### Text provided

The controversial anti-Rama and anti-Ramayana article of A.K.Ramanujan has been prescribed as a textbook by Delhi University in violation of Section 295A of the Indian Penal Code. And yet the Delhi High Court has chosen to uphold the stand of Delhi University. This Article formed a part of a book titled Many Ramayanas (The Diversity of a Narrative Tradition in South Asia) edited by Paula Richman. I had written about her anti-Hindu and anti-Rama propaganda in these columns yesterday. In the same book there is an article titled
E.V.Ramasami’s (Periyar) ‘Reading of the Ramayana’ by Paula Richman.
How Periyar led his followers in burning pictures of Lord Rama on 1st of August 1956 on the Marina Beach has been described by Paula Richman in this Article: ‘On the 1st day of August in 1956, E.V.Ramasami (Periyar) set out for the Madras Marina to lead his followers in burning pictures of Lord Rama, Hero of the Ramayana. This symbolic action would represent a reversal of the culmination of North Indian performances of the Ramayana, in which the images of the epic’s villain, Ravana, are put to the flames as spectators watch in delight. Rejecting Rama as hypocritical and weak, worthy only of scorn, E.V.Ramasami (Periyar) saw Ravana as the true Hero of the tale. E.V.Ramasami’s (EVR) iconoclastic reading comprised more than just another exegesis of a religious text, however. It was the centerpiece of his campaign against Brahmincal Hinduism, conducted in the context of his assertion of Dravidian, that is, South Indian, identity…. EVR’s Rama-burning campaign was neither an isolated incident nor a stunt of some prankster. From the late 1920s through to the end of his life, he developed as a serious and thorough critic of the characters of the Ramayana, of which the 1956 agitation was simply one manifestation. EVR (Periyar) reads the Ramayana as a text of political domination’. Thus we can see that Paula Richman, A.K.Ramanujan and other so-called scholars who have contributed articles to the book Many Ramayanas already referred to above, are all intellectual gangsters belonging to an anti-Hindu, anti-Rama and anti-Ramayana brigade with a clear political and evangelical agenda. The University of Delhi is also part of this brigade. They are guilty of violation of Section 295A of the Indian Penal Code. This simple fact has been ignored by the Chief Justice of the Delhi High Court. The Delhi High Court showed greater consideration towards Periyar’s political Ramayana than towards Valmiki’s sacred Ramayana and this has caused grievous hurt to the religious feelings of all the Hindus of India.

### Set task A
Copy the entries word for word, starting at the first line and ending after the line that contains "exposure: black level correction 0, exposure 0.702".

[Records from a collection]
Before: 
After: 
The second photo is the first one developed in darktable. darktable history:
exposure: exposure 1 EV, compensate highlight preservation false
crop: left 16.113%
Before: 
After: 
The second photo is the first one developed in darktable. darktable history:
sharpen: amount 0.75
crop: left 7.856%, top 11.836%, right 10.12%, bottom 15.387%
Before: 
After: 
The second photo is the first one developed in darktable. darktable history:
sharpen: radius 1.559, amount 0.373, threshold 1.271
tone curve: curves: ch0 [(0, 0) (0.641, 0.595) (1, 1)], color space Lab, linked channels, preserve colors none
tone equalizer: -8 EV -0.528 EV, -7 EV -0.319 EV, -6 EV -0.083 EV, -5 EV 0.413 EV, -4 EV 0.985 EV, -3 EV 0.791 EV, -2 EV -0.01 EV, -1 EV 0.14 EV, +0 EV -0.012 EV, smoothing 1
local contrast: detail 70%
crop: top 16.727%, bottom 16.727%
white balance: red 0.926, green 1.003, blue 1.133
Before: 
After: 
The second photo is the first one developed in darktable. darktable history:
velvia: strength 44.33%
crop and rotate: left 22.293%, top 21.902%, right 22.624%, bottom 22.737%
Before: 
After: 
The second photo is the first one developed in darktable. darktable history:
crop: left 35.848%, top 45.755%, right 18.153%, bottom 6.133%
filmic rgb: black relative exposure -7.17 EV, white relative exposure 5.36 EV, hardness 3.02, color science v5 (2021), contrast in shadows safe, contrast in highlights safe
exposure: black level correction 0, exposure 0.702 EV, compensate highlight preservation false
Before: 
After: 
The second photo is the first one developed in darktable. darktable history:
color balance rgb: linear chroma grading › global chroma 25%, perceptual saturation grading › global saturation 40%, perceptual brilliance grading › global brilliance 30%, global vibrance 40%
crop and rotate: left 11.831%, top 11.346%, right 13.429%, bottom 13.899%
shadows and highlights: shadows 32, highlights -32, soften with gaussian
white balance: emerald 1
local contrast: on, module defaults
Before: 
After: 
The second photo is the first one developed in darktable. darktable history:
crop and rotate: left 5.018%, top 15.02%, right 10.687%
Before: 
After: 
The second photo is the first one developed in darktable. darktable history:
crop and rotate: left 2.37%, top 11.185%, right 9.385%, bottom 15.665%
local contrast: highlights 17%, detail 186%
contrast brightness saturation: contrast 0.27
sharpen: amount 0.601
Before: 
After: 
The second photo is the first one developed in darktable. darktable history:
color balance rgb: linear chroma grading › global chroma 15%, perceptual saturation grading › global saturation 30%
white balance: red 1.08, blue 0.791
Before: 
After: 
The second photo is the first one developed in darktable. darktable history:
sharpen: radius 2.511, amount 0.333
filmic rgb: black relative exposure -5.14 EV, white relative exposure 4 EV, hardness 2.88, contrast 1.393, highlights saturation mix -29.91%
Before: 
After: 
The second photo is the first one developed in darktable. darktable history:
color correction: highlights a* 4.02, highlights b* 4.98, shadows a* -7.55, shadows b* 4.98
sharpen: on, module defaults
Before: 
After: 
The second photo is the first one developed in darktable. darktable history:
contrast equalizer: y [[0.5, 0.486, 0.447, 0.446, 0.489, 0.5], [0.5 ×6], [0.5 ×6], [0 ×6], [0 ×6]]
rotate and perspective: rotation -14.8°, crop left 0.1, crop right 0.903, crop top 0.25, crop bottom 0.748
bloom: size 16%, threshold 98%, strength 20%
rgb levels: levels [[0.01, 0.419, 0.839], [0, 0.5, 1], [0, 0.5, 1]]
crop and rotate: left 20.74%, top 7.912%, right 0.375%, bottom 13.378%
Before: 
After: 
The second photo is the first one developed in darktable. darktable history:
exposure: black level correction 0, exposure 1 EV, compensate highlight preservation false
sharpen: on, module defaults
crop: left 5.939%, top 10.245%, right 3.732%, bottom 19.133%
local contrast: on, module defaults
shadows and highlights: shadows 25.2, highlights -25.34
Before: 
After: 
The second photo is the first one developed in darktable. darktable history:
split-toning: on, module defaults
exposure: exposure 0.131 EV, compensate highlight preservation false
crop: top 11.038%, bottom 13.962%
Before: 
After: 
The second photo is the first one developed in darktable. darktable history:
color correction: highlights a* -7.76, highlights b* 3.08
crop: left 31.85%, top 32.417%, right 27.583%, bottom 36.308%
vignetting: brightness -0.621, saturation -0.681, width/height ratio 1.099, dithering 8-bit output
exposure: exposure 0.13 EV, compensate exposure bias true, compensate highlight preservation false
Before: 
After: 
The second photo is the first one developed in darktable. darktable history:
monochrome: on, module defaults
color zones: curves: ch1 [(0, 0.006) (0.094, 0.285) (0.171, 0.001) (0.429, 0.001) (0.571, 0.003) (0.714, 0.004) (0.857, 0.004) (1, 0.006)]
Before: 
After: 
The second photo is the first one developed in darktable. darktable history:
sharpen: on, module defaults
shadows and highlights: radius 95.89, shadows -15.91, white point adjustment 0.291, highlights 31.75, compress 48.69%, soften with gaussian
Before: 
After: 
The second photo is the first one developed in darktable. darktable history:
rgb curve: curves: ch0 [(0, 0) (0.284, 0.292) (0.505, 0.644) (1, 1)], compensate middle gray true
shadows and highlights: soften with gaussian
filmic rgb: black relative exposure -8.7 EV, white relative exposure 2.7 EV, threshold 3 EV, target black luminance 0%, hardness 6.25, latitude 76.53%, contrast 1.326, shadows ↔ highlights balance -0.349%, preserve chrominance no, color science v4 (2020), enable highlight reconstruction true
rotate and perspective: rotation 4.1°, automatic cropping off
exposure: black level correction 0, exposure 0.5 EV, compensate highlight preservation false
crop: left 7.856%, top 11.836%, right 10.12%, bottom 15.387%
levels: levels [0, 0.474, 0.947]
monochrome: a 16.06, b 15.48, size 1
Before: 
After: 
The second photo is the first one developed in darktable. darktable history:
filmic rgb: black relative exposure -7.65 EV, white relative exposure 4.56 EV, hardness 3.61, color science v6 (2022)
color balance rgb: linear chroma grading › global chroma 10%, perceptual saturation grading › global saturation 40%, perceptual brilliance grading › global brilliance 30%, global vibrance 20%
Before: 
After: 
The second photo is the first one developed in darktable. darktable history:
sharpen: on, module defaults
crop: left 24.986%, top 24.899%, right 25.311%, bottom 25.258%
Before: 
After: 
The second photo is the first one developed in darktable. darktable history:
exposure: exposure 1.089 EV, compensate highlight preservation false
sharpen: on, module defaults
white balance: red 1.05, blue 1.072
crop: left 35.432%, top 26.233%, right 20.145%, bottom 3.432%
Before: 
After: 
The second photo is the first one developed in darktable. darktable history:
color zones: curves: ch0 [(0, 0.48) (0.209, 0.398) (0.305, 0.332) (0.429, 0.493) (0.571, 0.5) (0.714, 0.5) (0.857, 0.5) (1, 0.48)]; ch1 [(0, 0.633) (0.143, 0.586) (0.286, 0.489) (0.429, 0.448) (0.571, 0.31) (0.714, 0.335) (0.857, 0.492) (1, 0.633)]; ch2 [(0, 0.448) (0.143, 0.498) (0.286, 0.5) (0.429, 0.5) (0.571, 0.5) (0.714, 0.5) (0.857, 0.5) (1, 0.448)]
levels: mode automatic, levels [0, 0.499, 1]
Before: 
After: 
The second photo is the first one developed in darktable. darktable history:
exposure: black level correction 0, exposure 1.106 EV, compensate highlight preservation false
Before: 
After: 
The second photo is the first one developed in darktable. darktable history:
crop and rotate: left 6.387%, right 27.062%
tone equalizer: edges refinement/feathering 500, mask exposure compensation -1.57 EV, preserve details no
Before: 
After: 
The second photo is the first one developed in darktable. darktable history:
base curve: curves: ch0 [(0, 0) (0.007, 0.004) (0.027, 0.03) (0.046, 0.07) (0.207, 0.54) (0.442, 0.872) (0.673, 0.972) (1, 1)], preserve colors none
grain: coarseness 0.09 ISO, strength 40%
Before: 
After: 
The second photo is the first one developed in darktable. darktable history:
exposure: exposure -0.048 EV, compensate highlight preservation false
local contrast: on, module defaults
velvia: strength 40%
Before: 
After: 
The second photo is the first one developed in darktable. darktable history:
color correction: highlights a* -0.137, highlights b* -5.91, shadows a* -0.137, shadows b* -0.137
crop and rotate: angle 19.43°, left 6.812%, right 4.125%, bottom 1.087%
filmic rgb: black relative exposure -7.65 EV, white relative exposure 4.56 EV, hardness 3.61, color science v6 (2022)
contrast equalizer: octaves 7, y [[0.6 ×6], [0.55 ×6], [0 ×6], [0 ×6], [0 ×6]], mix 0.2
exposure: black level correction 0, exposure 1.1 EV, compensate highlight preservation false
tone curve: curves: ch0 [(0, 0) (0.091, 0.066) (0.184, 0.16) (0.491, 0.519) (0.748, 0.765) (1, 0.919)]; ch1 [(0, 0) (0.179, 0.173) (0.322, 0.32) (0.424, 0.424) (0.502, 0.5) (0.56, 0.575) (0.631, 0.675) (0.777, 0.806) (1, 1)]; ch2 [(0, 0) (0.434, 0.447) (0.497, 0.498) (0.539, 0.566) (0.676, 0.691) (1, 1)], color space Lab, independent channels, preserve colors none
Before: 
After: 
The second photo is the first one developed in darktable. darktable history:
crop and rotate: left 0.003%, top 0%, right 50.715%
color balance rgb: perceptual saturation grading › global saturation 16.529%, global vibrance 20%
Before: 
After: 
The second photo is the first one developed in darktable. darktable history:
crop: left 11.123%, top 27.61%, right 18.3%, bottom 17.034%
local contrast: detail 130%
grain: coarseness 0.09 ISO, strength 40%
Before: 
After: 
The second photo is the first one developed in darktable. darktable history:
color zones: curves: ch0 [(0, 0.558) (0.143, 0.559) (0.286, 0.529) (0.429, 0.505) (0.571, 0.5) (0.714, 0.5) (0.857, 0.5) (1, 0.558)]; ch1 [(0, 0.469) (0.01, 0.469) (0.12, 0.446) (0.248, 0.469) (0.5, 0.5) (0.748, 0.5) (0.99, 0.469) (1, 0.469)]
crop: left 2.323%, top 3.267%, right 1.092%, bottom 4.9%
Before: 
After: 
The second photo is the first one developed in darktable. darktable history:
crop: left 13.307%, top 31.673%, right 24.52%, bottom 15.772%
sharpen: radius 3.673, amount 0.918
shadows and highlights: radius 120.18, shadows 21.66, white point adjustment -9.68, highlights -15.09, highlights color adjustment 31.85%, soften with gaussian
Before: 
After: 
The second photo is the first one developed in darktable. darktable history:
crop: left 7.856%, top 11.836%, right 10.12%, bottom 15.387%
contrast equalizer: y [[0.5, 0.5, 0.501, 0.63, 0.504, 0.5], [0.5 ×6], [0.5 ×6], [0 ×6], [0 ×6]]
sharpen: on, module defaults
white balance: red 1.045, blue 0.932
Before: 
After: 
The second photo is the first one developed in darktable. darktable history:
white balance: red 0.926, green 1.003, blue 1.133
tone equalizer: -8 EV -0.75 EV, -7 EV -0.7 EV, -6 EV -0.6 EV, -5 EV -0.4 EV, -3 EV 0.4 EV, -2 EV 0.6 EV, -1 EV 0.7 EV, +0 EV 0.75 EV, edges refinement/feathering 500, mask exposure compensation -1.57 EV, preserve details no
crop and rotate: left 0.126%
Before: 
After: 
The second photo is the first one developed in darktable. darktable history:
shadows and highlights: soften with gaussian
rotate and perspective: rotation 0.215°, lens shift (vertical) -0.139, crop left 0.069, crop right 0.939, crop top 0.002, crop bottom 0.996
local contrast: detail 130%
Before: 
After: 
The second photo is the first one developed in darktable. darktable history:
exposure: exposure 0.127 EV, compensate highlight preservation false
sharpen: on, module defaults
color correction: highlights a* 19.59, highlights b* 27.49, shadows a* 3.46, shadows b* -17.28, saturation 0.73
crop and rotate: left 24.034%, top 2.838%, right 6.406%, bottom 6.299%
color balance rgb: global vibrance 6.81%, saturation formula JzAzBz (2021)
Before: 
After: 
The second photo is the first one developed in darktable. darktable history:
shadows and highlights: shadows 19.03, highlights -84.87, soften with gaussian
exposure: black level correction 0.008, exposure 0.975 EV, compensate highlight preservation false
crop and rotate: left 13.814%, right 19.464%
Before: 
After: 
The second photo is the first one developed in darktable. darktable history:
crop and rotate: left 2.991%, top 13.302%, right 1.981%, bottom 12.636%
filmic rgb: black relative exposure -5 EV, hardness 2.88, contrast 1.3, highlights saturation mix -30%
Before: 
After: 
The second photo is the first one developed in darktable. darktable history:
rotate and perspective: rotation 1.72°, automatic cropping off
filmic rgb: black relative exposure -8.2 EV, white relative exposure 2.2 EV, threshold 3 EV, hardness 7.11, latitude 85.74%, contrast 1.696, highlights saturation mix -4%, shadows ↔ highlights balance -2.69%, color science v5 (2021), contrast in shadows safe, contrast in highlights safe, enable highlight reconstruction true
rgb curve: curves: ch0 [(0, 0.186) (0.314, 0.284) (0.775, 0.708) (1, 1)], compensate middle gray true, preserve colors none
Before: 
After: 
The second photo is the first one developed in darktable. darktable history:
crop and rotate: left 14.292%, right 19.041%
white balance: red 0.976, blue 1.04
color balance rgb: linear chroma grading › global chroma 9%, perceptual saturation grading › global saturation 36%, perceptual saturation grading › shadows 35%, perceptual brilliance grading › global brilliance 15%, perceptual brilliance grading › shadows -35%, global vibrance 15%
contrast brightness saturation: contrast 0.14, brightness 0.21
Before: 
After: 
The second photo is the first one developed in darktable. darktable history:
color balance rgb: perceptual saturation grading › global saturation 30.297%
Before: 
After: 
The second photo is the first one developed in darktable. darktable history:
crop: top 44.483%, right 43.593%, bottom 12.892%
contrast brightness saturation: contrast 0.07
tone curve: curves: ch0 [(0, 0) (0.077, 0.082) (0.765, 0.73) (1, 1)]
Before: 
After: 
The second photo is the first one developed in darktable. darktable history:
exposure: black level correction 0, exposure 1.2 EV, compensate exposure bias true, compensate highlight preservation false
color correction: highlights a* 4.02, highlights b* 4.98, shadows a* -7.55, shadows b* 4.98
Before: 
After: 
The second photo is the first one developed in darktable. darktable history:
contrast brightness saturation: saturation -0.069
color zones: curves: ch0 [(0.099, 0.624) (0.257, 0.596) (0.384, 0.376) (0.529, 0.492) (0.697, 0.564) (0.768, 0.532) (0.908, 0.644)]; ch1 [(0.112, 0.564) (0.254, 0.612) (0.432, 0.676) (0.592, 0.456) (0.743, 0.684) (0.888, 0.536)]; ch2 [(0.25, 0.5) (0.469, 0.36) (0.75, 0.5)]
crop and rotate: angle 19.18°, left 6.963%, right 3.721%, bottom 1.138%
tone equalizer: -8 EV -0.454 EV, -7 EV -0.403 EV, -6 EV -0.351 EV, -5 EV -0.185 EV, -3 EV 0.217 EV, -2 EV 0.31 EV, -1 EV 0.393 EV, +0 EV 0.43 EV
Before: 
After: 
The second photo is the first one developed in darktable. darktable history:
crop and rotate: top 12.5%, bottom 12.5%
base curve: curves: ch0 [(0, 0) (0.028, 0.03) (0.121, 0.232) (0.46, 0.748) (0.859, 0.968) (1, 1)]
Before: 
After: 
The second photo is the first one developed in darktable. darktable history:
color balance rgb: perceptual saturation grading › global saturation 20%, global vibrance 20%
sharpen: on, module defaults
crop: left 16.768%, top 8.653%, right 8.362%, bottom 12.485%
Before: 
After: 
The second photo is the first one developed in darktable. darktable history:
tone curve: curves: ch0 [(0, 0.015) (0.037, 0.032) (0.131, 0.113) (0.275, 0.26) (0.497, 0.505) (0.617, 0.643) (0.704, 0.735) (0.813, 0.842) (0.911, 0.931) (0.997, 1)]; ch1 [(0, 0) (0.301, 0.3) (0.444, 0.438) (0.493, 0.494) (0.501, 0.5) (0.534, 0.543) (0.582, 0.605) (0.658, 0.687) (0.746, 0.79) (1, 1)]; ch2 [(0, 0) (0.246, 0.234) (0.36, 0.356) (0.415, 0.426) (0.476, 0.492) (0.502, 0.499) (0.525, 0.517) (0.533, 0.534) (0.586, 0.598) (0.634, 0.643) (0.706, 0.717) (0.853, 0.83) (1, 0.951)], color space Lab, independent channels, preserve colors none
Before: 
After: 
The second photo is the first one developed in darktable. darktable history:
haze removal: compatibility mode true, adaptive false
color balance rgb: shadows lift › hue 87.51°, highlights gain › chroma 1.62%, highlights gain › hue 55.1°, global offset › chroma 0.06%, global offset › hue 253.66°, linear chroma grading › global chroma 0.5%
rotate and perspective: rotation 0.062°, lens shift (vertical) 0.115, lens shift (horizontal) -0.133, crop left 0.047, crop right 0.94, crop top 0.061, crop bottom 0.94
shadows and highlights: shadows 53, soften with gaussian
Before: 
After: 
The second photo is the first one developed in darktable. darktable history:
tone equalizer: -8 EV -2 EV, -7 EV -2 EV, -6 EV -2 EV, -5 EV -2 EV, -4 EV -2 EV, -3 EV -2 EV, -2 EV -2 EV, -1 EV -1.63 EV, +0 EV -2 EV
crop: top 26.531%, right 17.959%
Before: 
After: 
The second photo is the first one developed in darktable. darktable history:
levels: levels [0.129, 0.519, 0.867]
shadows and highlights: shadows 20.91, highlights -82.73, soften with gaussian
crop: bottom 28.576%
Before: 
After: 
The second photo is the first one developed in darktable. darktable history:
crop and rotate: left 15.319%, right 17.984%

### Set task B
According to the text about the Ramayana article, who edited the book Many Ramayanas?

### Written reply A
Before: 
After: 
The second photo is the first one developed in darktable. darktable history:
exposure: exposure 1 EV, compensate highlight preservation false
crop: left 16.113%
Before: 
After: 
The second photo is the first one developed in darktable. darktable history:
sharpen: amount 0.75
crop: left 7.856%, top 11.836%, right 10.12%, bottom 15.387%
Before: 
After: 
The second photo is the first one developed in darktable. darktable history:
sharpen: radius 1.559, amount 0.373, threshold 1.271
tone curve: curves: ch0 [(0, 0) (0.641, 0.595) (1, 1)], color space Lab, linked channels, preserve colors none
tone equalizer: -8 EV -0.528 EV, -7 EV -0.319 EV, -6 EV -0.083 EV, -5 EV 0.413 EV, -4 EV 0.985 EV, -3 EV 0.791 EV, -2 EV -0.01 EV, -1 EV 0.14 EV, +0 EV -0.012 EV, smoothing 1
local contrast: detail 70%
crop: top 16.727%, bottom 16.727%
white balance: red 0.926, green 1.003, blue 1.133
Before: 
After: 
The second photo is the first one developed in darktable. darktable history:
velvia: strength 44.33%
crop and rotate: left 22.293%, top 21.902%, right 22.624%, bottom 22.737%
Before: 
After: 
The second photo is the first one developed in darktable. darktable history:
crop: left 35.848%, top 45.755%, right 18.153%, bottom 6.133%
filmic rgb: black relative exposure -7.17 EV, white relative exposure 5.36 EV, hardness 3.02, color science v5 (2021), contrast in shadows safe, contrast in highlights safe
exposure: black level correction 0, exposure 0.702 EV, compensate highlight preservation false

### Written reply B
Paula Richman